(RECORDS FOR THE TASK)
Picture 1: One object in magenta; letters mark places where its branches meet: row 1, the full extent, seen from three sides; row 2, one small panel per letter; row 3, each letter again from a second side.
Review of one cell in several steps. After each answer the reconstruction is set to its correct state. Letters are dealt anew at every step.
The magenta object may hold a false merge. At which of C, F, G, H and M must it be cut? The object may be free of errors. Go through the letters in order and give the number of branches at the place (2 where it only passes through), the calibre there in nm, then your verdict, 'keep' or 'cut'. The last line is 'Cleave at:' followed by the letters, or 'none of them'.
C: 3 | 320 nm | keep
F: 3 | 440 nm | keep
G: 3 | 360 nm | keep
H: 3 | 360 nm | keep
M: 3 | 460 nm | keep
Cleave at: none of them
* * *
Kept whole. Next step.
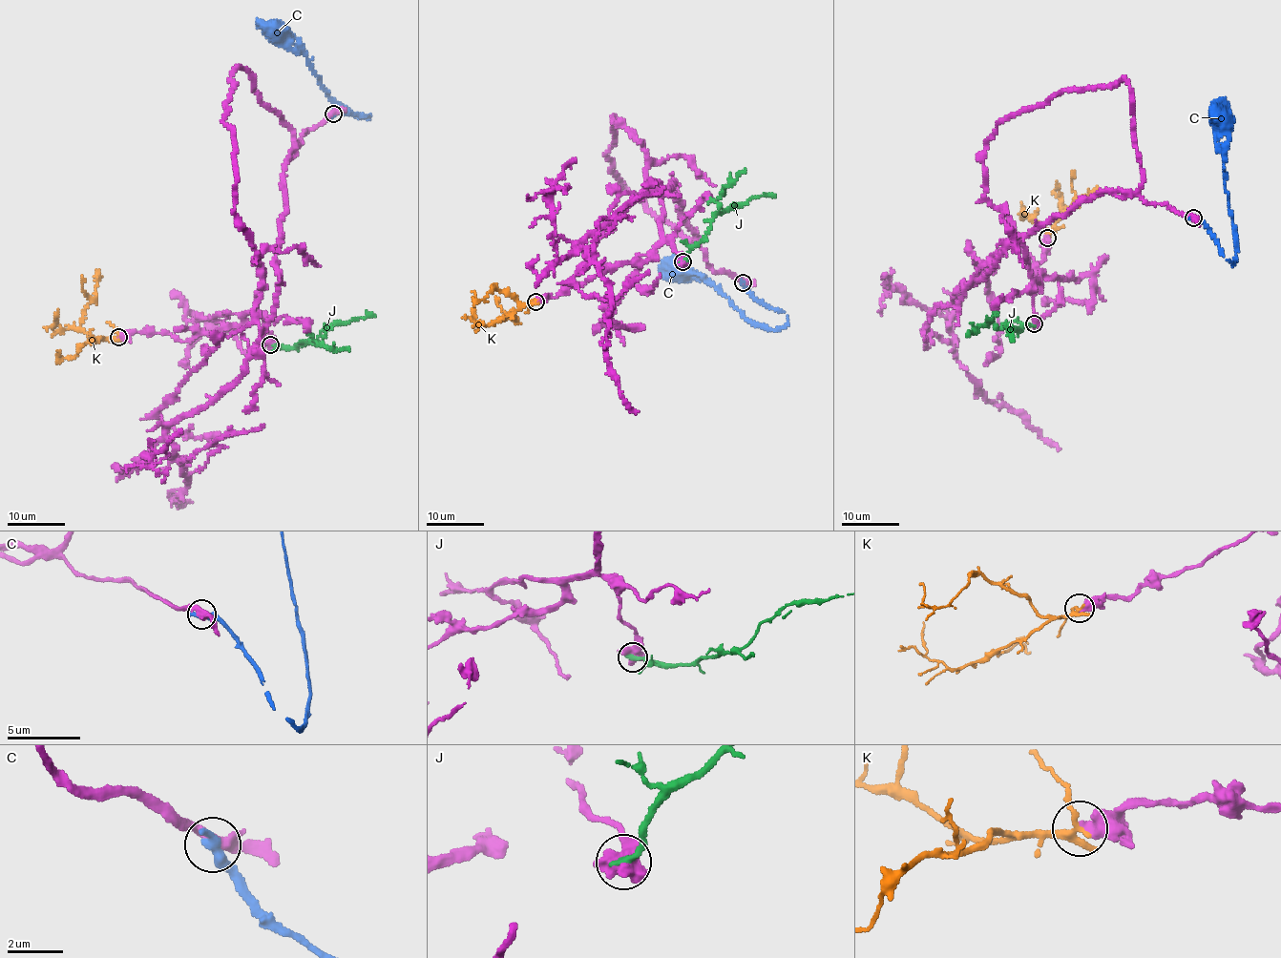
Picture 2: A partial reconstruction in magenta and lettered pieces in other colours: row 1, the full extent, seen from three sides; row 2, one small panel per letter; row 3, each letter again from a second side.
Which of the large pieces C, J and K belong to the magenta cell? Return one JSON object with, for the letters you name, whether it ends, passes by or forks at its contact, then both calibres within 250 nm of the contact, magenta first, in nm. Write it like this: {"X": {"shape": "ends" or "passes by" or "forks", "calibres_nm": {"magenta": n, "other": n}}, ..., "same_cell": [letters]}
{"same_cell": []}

(ACTION ITEM) Go through the data, and copy each line in which the word "second" appears.

(EXERCISE OUTPUT)
Picture 1: One object in magenta; letters mark places where its branches meet: row 1, the full extent, seen from three sides; row 2, one small panel per letter; row 3, each letter again from a second side.
Picture 2: A partial reconstruction in magenta and lettered pieces in other colours: row 1, the full extent, seen from three sides; row 2, one small panel per letter; row 3, each letter again from a second side.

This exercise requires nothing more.